The placebo effect in pharma

Bruce McCullough writes:

The Sept 2009 issue of Wired had a big article on the increase in the placebo effect, and why it’s been getting bigger.

Kaiser Fung has a synopsis.

As if you don’t have enough to do, I thought you might be interested in blogging on this.

My reply:

I thought Kaiser’s discussion was good, especially this point:

Effect on treatment group = Effect of the drug + effect of belief in being treated

Effect on placebo group = Effect of belief in being treated

Thus, the difference between the two groups = effect of the drug, since the effect of belief in being treated affects both groups of patients.

Thus, as Kaiser puts it, if the treatment isn’t doing better than placebo, it doesn’t say that the placebo effect is big (let alone “too big”) but that the treatment isn’t showing any additional effect.
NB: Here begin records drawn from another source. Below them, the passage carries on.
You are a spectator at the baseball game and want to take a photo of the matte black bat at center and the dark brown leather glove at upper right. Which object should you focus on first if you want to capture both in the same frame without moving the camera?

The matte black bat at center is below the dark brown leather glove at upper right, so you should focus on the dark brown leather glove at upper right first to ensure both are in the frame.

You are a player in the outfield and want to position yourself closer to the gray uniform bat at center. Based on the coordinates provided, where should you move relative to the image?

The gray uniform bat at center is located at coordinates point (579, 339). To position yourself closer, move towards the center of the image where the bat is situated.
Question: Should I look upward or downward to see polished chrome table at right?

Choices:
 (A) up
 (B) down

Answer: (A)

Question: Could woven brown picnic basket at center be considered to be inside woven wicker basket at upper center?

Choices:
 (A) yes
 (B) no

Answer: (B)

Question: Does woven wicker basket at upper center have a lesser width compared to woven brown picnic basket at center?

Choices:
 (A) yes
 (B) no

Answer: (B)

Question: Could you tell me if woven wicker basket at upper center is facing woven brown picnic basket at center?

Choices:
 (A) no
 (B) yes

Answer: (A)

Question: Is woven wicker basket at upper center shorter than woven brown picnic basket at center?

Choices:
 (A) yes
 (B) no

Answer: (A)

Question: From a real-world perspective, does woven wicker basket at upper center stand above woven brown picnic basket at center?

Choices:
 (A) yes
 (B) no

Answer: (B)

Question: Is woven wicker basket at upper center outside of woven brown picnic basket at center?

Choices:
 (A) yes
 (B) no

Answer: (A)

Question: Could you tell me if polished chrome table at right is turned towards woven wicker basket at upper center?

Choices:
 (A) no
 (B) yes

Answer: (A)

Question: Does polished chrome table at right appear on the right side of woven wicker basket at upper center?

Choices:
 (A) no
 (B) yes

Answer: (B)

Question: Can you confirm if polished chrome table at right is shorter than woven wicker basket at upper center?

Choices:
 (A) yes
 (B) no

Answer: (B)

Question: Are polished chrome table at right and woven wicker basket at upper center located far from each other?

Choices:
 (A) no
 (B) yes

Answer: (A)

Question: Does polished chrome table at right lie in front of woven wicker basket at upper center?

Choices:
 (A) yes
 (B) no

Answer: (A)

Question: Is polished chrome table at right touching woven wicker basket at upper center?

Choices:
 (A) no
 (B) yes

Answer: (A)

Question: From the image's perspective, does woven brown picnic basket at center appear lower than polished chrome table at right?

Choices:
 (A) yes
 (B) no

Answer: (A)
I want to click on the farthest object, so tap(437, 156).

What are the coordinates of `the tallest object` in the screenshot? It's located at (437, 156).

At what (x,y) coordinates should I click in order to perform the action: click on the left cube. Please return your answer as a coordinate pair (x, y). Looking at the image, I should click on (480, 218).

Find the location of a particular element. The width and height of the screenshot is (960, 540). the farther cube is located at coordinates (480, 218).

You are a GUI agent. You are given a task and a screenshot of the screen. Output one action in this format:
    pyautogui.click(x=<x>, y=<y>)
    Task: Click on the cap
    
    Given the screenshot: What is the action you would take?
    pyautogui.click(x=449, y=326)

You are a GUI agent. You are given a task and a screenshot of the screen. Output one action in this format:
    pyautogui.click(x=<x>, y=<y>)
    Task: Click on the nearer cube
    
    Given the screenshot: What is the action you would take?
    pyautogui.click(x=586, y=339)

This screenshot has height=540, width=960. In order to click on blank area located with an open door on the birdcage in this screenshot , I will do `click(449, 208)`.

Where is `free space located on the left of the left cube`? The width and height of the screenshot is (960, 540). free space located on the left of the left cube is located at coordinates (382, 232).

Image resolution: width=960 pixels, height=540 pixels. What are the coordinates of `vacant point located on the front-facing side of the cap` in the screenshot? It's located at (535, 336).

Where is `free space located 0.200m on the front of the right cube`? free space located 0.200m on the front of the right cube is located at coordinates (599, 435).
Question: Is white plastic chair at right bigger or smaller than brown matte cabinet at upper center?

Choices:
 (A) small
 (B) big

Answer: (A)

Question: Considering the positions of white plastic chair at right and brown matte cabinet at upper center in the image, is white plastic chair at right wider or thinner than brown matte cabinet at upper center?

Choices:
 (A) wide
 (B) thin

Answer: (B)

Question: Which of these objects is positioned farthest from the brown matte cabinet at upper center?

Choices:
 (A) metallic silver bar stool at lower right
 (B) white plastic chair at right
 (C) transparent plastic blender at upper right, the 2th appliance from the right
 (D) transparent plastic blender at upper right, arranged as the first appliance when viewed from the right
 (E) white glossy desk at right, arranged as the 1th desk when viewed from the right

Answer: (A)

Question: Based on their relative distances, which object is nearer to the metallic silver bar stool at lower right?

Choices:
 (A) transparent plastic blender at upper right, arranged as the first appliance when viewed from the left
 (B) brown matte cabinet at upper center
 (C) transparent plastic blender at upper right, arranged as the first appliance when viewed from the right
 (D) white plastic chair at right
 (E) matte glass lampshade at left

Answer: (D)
It’s “treatment + placebo” vs. placebo, not treatment vs. placebo.

That said, I’d prefer for Kaiser to make it clear that the additivity he’s assuming is just that–an assumption. Like Kaiser, I don’t know much about pharma in particular, but like Kaiser, I feel that the assumption of additivity is a reasonable starting point. I just think it would be clearer to frame this as a battle of assumptions (much as in Rubin’s discussion of Lord’s Paradox).
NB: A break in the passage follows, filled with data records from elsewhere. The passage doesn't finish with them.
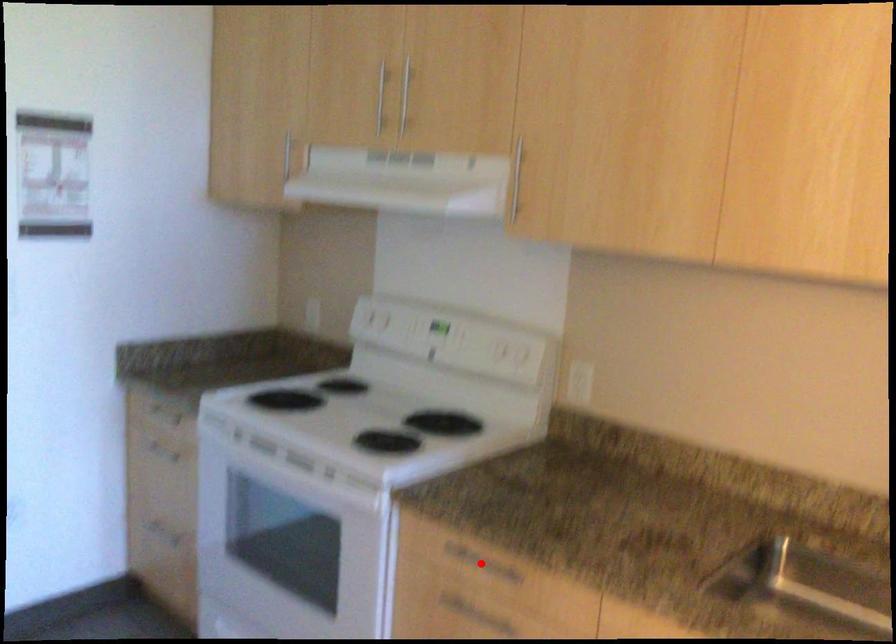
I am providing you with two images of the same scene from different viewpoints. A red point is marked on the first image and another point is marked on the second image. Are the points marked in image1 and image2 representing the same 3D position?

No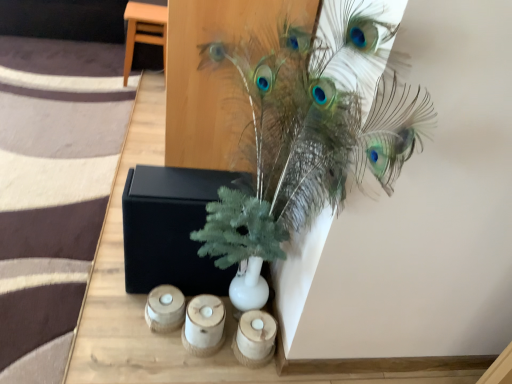
Question: Based on their sizes in the image, would you say black matte box at center is bigger or smaller than wooden candle holder at lower center, positioned as the first candle holder in left-to-right order?

Choices:
 (A) small
 (B) big

Answer: (B)

Question: From a real-world perspective, relative to wooden candle holder at lower center, positioned as the first candle holder in left-to-right order, is black matte box at center vertically above or below?

Choices:
 (A) above
 (B) below

Answer: (A)

Question: Estimate the real-world distances between objects in this image. Which object is closer to the wooden candle holder at lower center, which is the second candle holder from right to left?

Choices:
 (A) black matte box at center
 (B) light brown wood stool at upper left
 (C) green matte plant at upper center
 (D) wooden candle holder at lower center, placed as the 1th candle holder when sorted from right to left
 (E) wooden candle holder at lower center, which is the third candle holder from right to left

Answer: (E)

Question: Which of these objects is positioned closest to the wooden candle holder at lower center, the 2th candle holder viewed from the left?

Choices:
 (A) wooden candle holder at lower center, which is the 3th candle holder in left-to-right order
 (B) light brown wood stool at upper left
 (C) wooden candle holder at lower center, positioned as the first candle holder in left-to-right order
 (D) black matte box at center
 (E) green matte plant at upper center

Answer: (C)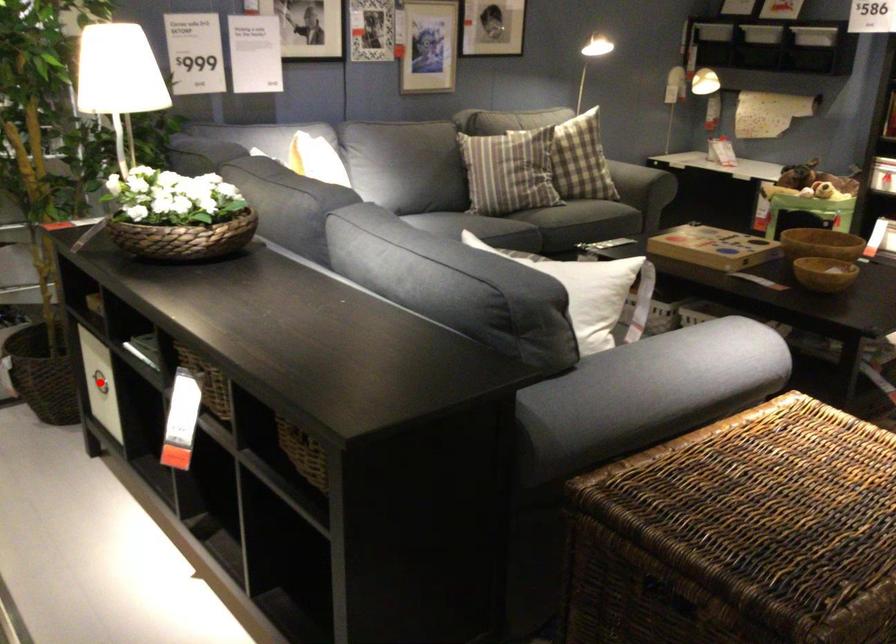
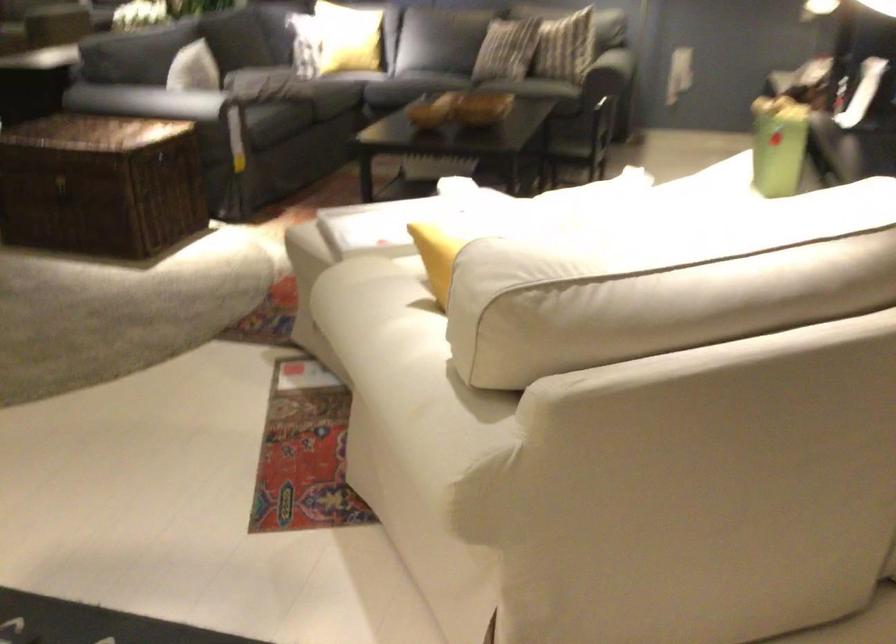
Question: I am providing you with two images of the same scene from different viewpoints. A red point is marked on the first image. At the location where the point appears in image 1, is it still visible in image 2?

Choices:
 (A) Yes
 (B) No

Answer: (B)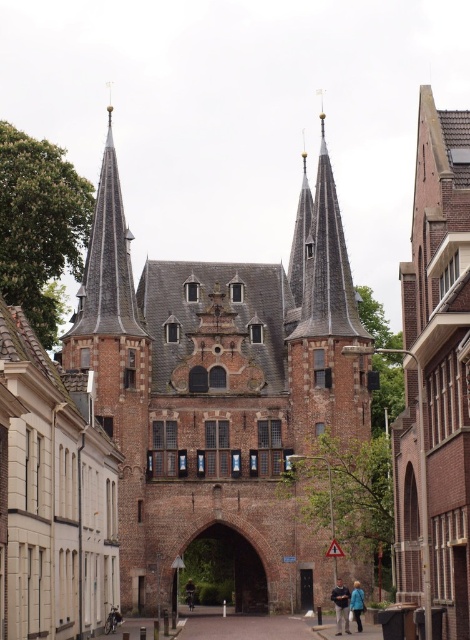
You are standing in front of the historic brick structure and notice both the smooth gray spire at center and the light brown leather jacket at center. Which object is positioned higher relative to the other?

The smooth gray spire at center is above the light brown leather jacket at center, so it is positioned higher.

You are a tourist visiting this historic gatehouse and notice both the smooth gray spire at center and the light brown leather jacket at center. Which object is taller?

The smooth gray spire at center is taller than the light brown leather jacket at center.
I also agree with Kaiser that the scientific questions about placebos are interesting. As in much medical research, it’s frustrating how the ground seems to keep shifting and how little seems to be known. Or, to put it another way, a lot is known–lots of studies have been done–but nothing seems to be known with much certainty. There are few pillars of knowledge to hold on to, even in a field such as placebos that has been studied for so many decades.

Also, as Kaiser points out, the waters can be muddied by the huge financial conflicts of interests involved in medical research.
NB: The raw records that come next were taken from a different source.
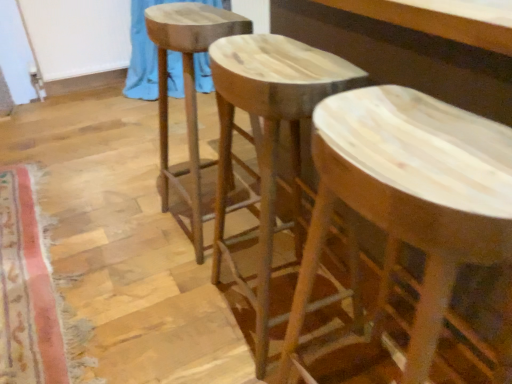
This screenshot has height=384, width=512. I want to click on blank space to the left of natural wood stool at center, the third stool positioned from the right, so click(x=130, y=226).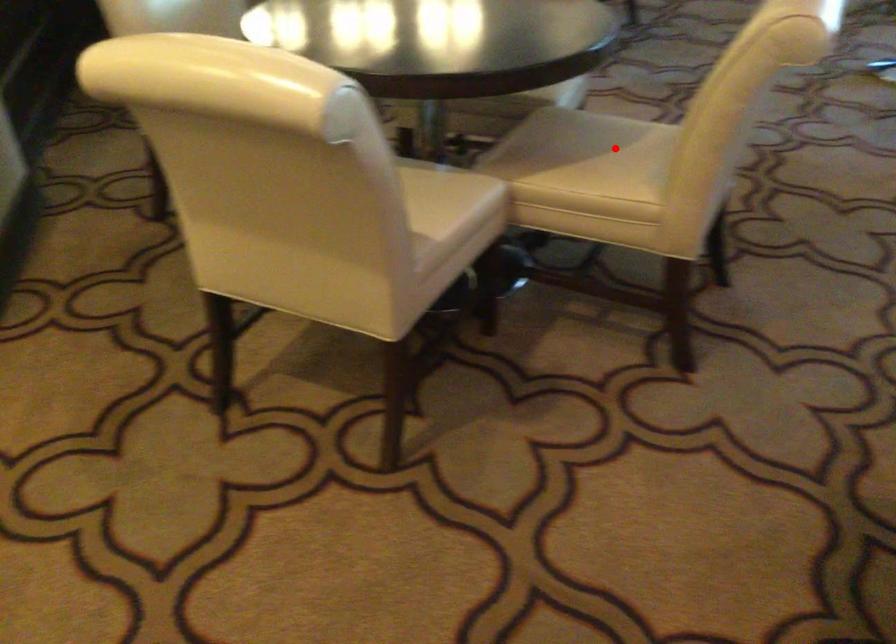
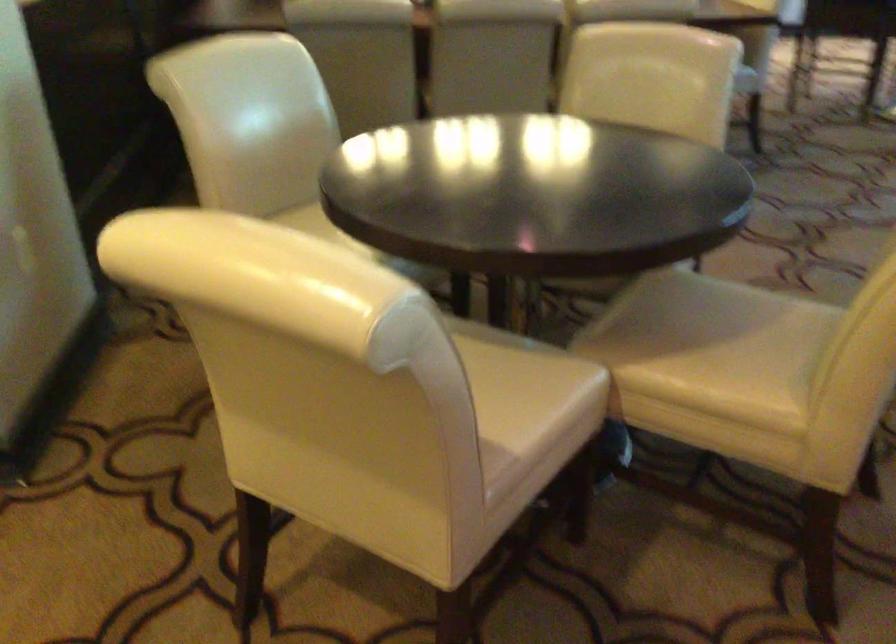
In the second image, find the point that corresponds to the highlighted location in the first image.

(743, 330)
4 thoughts on “The placebo effect in pharma

  1. I would assume that, in most cases, the effectiveness of the treatments would tend asymptotic or at least bounded (for example, pain relief never exceeds 100%). Doesn't this argue against additivity?

  2. @Mark: On the margin (with a 100% effective drug and a dichotomous measure) then yes, you could have cases where the additivity assumption isn't met. But it is a pretty good working hypothesis in most ranges of drug efficacy.

  3. An assumption that seems to be implicit in Kaiser's discussion of additivity of effects is: the variances of the outcome stay the same even as the effect sizes get larger. If we assume that the variances increase with effect size, then the larger the placebo effect, the harder it is to detect a true treatment effect.

  4. I think that the above equations are not quite right. I suggest:

    placebo effect = effect of symptoms ameliorating naturally + effect of belief in being treated

    That is, for many problems, people tend to get better even if they get no treatment and they know that they are getting no treatment. This effect contributes to what is usually called the placebo effect, even tho the patient is not being tricked.